Please discuss here all your remarks and pose your questions about all racing series, except Formula One. Both technical and other questions about GP2, Touring cars, IRL, LMS, ...
Very cool, though Id be interested in how they measure drag and downforce. I would tend to think that it would be hard to measure these forces as accurately as a sting in the wind tunnel would.
On the other hand the results should be more accurate because the environment is closer to a real racetrack.
The tunnel is pretty cool. We used coast down test in college since we didnt have access to a wind tunnel and our Colorful fluid dynaimcs skills left something to be desired. You can learn a lot from just a few sensors.
A scale tunnel with belt etc is never ever going to give you the results alone.You are working in a set of constraints that will inevitably reach it´s limits simply because the variables are too many and you are testing too far away from real world figures.The big advanatge should be the repeatability of the testing.
A real tunnel at least does away with scale effects and the crook of having a moving belt.You will surely be able to derive a very good aeromap with some preparation (hydraulic jacks to adjust rideheightsprecisely and of course precise rideheight measuring.
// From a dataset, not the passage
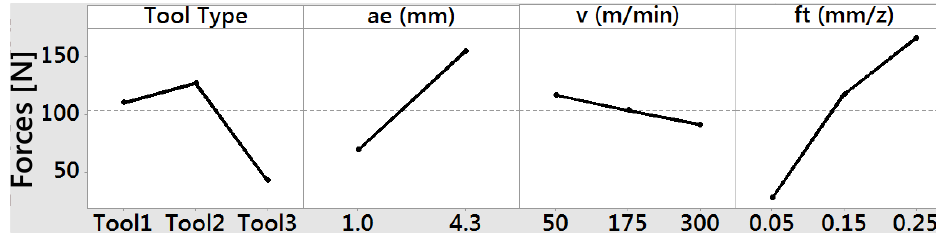
Figure 17. Main effect plot for cutting forces.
A circular or oval tunnel would be the the best ,wouldn´t it? That would have been a nice addition to MTC I´d think.But unfortunatelly nobody told Ron.
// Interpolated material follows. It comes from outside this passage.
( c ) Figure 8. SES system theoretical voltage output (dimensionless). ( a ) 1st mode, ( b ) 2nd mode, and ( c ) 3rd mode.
security is an issue admittedly.But it would be ulta accurate even when the driver will collapse sooner or later going round and round...
no not banking you want slip angle you want yaw as this is when you need the downforce ,right?.
The big advantage compared to a Winddtunnel is the running cost.To move the air is really expensive isn´t it?
you would not need a winddtunnelmodel or you could run it as a RC car ... in the same tunnel if you wanted....
The data would be really representative of real world figures wouldn´t it?